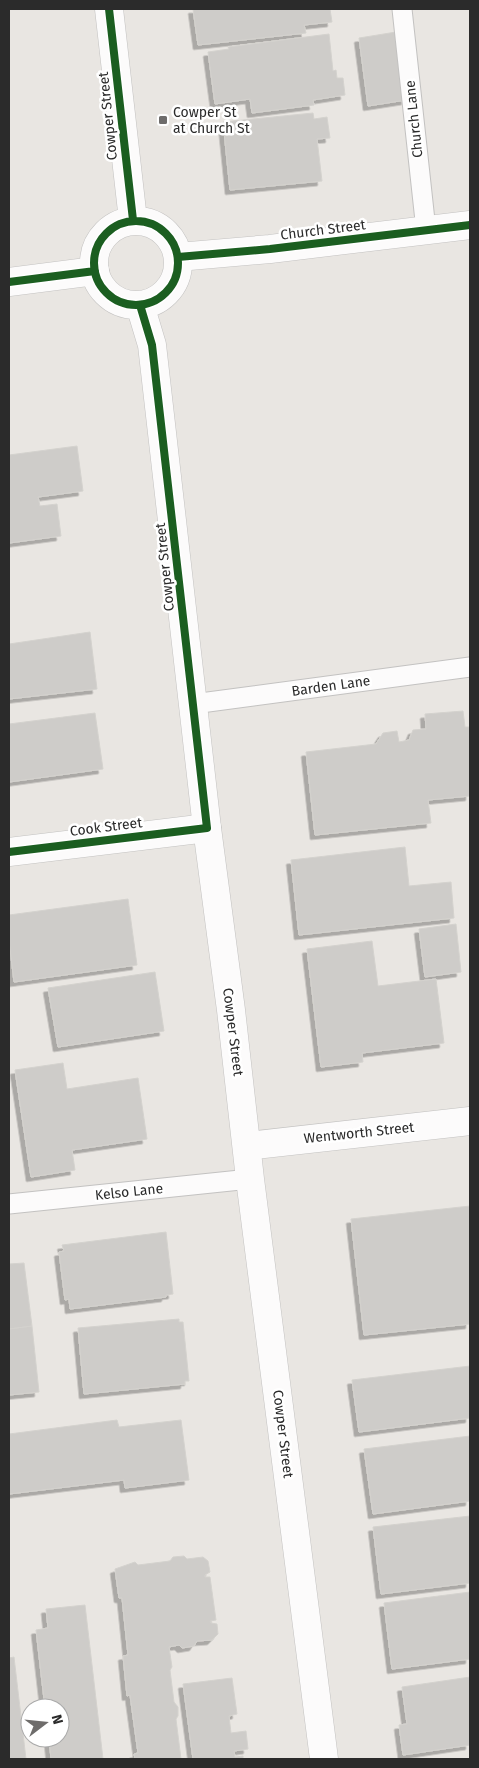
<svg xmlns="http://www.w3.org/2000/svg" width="479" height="1768" viewBox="0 0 479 1768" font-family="'Fira Sans',sans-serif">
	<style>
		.building { fill: #ceccc9; stroke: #d4d2ce; filter: url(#shadow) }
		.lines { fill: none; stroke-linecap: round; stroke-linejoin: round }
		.service-casing { stroke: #c3c2c1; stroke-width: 21 }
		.minor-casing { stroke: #c3c2c1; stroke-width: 29 }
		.tertiary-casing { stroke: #c3c2c1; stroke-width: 29 }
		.secondary-casing { stroke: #c3c2c1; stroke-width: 29 }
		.service { stroke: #fcfbfb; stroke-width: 19 }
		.minor { stroke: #fcfbfb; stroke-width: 28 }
		.tertiary { stroke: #fcfbfb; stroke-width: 28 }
		.secondary { stroke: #fcfbfb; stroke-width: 28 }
		.cycleway-casing { stroke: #fff; stroke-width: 11 }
		.cycleway { stroke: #1b5e20; stroke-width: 8 }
		.poi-dot { fill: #6e6c6b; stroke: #fff; stroke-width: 2 }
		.labels { text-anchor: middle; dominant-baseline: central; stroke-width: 5; stroke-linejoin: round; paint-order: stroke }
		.poi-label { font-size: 14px; fill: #2b2b2b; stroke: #fff; text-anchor: start }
		.street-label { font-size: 14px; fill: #2b2b2b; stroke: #fff }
	</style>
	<defs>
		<filter id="shadow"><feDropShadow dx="-4.5" dy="4.5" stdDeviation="0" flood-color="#0004"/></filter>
	</defs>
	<rect width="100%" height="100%" fill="#e9e6e2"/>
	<!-- building -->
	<path class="building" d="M 193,9 L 330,9 L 332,22 L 304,25 L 306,33 L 198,45 Z
		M 396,32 L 406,100 L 368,106 L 359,38 Z
		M 329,34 L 333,71 L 336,70 L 337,78 L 343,78 L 345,95 L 313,100 L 314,105 L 252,113 L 250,99 L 215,104 L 208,52 L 229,49 L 228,47 Z
		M 313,113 L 314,119 L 327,117 L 330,138 L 317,139 L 322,181 L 230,190 L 223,122 Z
		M 77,446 L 83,491 L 38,497 L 40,506 L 57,504 L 61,536 L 9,543 L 9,455 Z
		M 90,632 L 97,689 L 9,699 L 9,644 Z
		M 463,711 L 465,727 L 470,727 L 470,796 L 428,800 L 431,823 L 315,835 L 306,752 L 376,744 L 383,733 L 397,731 L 399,742 L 409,740 L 413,730 L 426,729 L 425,714 Z
		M 95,713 L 103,769 L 9,782 L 9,724 Z
		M 405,847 L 409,886 L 451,882 L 454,918 L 299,935 L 291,860 Z
		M 128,899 L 137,965 L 14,982 L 9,940 L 9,915 Z
		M 456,924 L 461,972 L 425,977 L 419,929 Z
		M 372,941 L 378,986 L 436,979 L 444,1043 L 362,1053 L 363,1062 L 321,1067 L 307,949 Z
		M 155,972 L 164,1031 L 58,1047 L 48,988 Z
		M 63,1063 L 67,1089 L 138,1078 L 147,1139 L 72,1150 L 75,1170 L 31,1177 L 15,1070 Z
		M 470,1206 L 470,1324 L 364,1335 L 351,1219 Z
		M 166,1232 L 173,1294 L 166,1295 L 166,1297 L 70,1309 L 69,1299 L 65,1300 L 59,1252 L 64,1251 L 62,1245 Z
		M 24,1263 L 32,1326 L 9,1329 L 9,1264 Z
		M 179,1319 L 179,1322 L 183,1322 L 189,1381 L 185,1381 L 185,1384 L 84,1394 L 78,1328 Z
		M 32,1326 L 39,1392 L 9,1395 L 9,1329 Z
		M 470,1366 L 470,1418 L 359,1432 L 352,1380 Z
		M 117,1420 L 119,1427 L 181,1420 L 189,1480 L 125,1488 L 124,1480 L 9,1494 L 9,1434 Z
		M 470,1436 L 470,1501 L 373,1514 L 364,1449 Z
		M 470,1516 L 470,1583 L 381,1594 L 373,1527 Z
		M 184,1556 L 187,1559 L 203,1557 L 208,1561 L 210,1572 L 205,1575 L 205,1577 L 210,1577 L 216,1620 L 210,1621 L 211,1623 L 217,1624 L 218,1634 L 212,1640 L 197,1641 L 194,1646 L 182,1648 L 179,1645 L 169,1647 L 172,1667 L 170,1670 L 174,1702 L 178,1707 L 178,1716 L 176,1719 L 181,1759 L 135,1759 L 134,1754 L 138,1753 L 130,1695 L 127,1696 L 123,1656 L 128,1655 L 122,1598 L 119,1598 L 115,1569 L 135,1562 L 138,1565 L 170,1561 L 173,1557 Z
		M 470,1592 L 470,1659 L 392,1669 L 384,1603 Z
		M 85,1605 L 103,1759 L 51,1759 L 49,1738 L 60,1738 L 60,1708 L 45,1708 L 36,1630 L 48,1628 L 46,1609 Z
		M 14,1657 L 26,1759 L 9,1759 L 9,1658 Z
		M 470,1677 L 470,1745 L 403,1755 L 399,1725 L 407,1724 L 402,1687 Z
		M 232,1678 L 237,1714 L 229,1716 L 231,1733 L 246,1731 L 248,1749 L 234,1751 L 235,1757 L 243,1756 L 243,1759 L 193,1759 L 183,1684 Z"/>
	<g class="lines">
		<defs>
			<path id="service" d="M 402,9 L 426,230
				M 193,704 L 470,667
				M 9,1204 L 250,1179"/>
			<path id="minor" d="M 178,257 L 270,249 L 470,225
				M 9,282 L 95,271
				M 9,852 L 207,828"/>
			<path id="tertiary" d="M 247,1146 L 470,1121"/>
			<path id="secondary" d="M 109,9 L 133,220
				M94 263a42 42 0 1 1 84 0a42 42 0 1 1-84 0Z
				M 140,305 L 152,345 L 207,828 L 231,1010 L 250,1179 L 324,1759"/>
		</defs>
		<!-- service casing -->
		<use href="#service" class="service-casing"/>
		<!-- minor casing -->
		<use href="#minor" class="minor-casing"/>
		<!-- tertiary casing -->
		<use href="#tertiary" class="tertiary-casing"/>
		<!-- secondary casing -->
		<use href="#secondary" class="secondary-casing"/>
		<!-- service -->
		<use href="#service" class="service"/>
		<!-- minor -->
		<use href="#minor" class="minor"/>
		<!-- tertiary -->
		<use href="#tertiary" class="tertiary"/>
		<!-- secondary -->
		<use href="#secondary" class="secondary"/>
		<defs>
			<path id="cycleway" d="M 109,9 L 133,220
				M94 263a42 42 0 1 1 84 0a42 42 0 1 1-84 0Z
				M 178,257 L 270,249 L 470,225
				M 9,282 L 95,271
				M 9,852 L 207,828 L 152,345 L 140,305"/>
		</defs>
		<!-- cycleway casing -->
		<use href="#cycleway" class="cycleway-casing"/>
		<!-- cycleway -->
		<use href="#cycleway" class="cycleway"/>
	</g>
	<!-- markers -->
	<rect class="poi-dot" x="158" y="115" width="10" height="10" rx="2.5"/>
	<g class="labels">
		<!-- poi labels -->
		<g class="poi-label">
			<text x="173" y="112">Cowper St<tspan x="173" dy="16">at Church St</tspan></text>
		</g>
		<!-- street labels -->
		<g class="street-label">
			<text transform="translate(108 116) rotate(-96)">Cowper Street</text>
			<text transform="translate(414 119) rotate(-96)">Church Lane</text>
			<text transform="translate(323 230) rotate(-7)">Church Street</text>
			<text transform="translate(165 567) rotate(-96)">Cowper Street</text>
			<text transform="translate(331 686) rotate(-8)">Barden Lane</text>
			<text transform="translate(106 827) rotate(-7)">Cook Street</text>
			<text transform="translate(233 1032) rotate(83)">Cowper Street</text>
			<text transform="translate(359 1133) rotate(-6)">Wentworth Street</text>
			<text transform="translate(129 1192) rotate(-6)">Kelso Lane</text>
			<text transform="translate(283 1434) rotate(83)">Cowper Street</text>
		</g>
	</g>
	<!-- border -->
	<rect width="479" height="1768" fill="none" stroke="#2b2b2b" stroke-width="20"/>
	<!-- north arrow -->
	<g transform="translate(45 1723) rotate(74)"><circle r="24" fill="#ffffff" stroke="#aaaaaa"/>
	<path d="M0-4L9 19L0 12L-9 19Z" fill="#6e6c6b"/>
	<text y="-8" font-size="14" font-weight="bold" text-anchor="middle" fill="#2b2b2b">N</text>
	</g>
</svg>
···
Activity
Go through the records and show every line with the string "lines" in it.

Reply
		.lines { fill: none; stroke-linecap: round; stroke-linejoin: round }
	<g class="lines">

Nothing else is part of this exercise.